La morte di Paolo Caprio, imbianchino di professione, che lascia la moglie e una bimba di cinque anni, ha scosso l’intera comunità di Bitonto.
Tutti, amici e conoscenti, lo ricordano come un ragazzo serio, rispettoso, educato e onesto lavoratore.
«Credo non ci siano parole abbastanza adeguate ad esprimere lo sdegno e l’incredulità – ha scritto il vicario episcopale della diocesi di Bari – Bitonto, don Gianni Giusto – D’altra parte tacere non è un’alternativa ragionevole. Forse non è tanto rilevante chi siano la vittima e l’uccisore. Probabilmente non è neanche tanto importante se si tratti di pregiudicati o meno, di violenza d’impeto o di questioni di malavita, di futili motivi o di gravi ostilità.

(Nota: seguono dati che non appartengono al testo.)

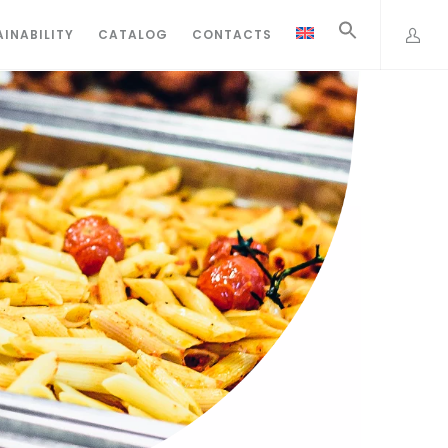
INABILITY
CATALOG
CONTACTS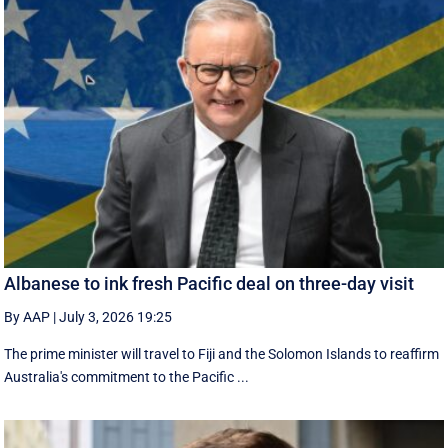
Albanese to ink fresh Pacific deal on three-day visit
By AAP
|
July 3, 2026 19:25
The prime minister will travel to Fiji and the Solomon Islands to reaffirm
Australia's commitment to the Pacific ...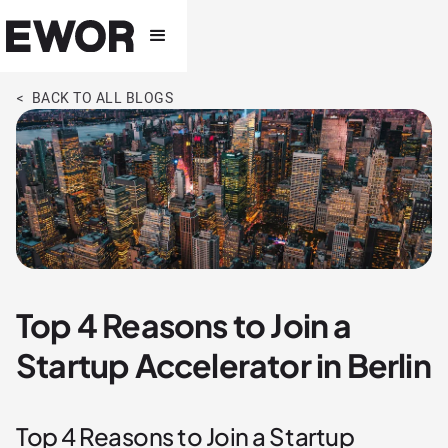
< BACK TO ALL BLOGS
Top 4 Reasons to Join a
Startup Accelerator in Berlin
Top 4 Reasons to Join a Startup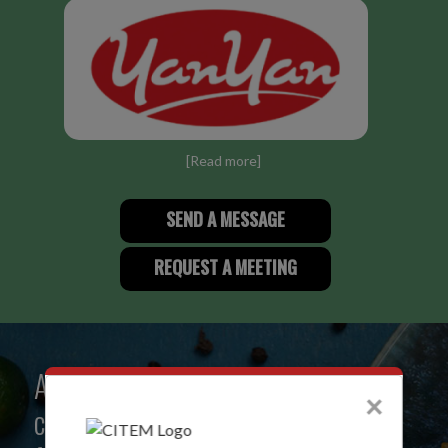
[
Read more
]
SEND A MESSAGE
REQUEST A MEETING
A creative community that
×
celebrates the best of Philippine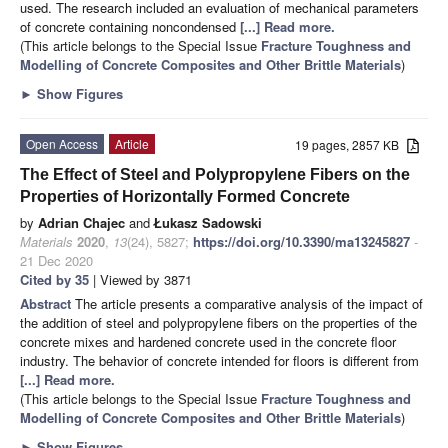
used. The research included an evaluation of mechanical parameters
of concrete containing noncondensed
[...] Read more.
(This article belongs to the Special Issue
Fracture Toughness and
Modelling of Concrete Composites and Other Brittle Materials
)
►
Show Figures
Open Access
Article
19 pages, 2857 KB
The Effect of Steel and Polypropylene Fibers on the
Properties of Horizontally Formed Concrete
by
Adrian Chajec
and
Łukasz Sadowski
Materials
2020
,
13
(24), 5827;
https://doi.org/10.3390/ma13245827
-
21 Dec 2020
Cited by 35
| Viewed by 3871
Abstract
The article presents a comparative analysis of the impact of
the addition of steel and polypropylene fibers on the properties of the
concrete mixes and hardened concrete used in the concrete floor
industry. The behavior of concrete intended for floors is different from
[...] Read more.
(This article belongs to the Special Issue
Fracture Toughness and
Modelling of Concrete Composites and Other Brittle Materials
)
►
Show Figures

Quel che è certo è che siamo difronte allo strazio di due famiglie per le quali la vita sarà completamente e tragicamente diversa da oggi in poi. E questo non può lasciarci indifferenti. Chiunque di noi potrebbe essere al loro posto. L’affare serio è la pericolosa china imboccata nelle nostre città (non solo a Bitonto): lo stile della rissa a tutti i costi, della violenza e della rabbia che prendono il posto del dialogo e dell’ascolto, dei muscoli che soppiantano l’umanità, della noncuranza da “far west” che lascia per terra l’avversario, dell’isolamento compiaciuto nella propria autosufficienza che ingigantisce il nulla, annienta ogni cultura e condanna all’imbarbarimento».
E conclude: «Certo i discorsi possono sembrare inutili e tutti reclamiamo fatti ma una riflessione si impone: non si può ridurre tutto al problema delle forze di sicurezza e dei controlli e delle leggi giuste e della giustizia sicura (tutte cose indiscutibilmente più che necessarie) ma è anche e soprattutto una “faccenda di Comunità”. Quanto e come la stiamo amando e ci stiamo credendo, su quali valori stiamo “scommettendo”?»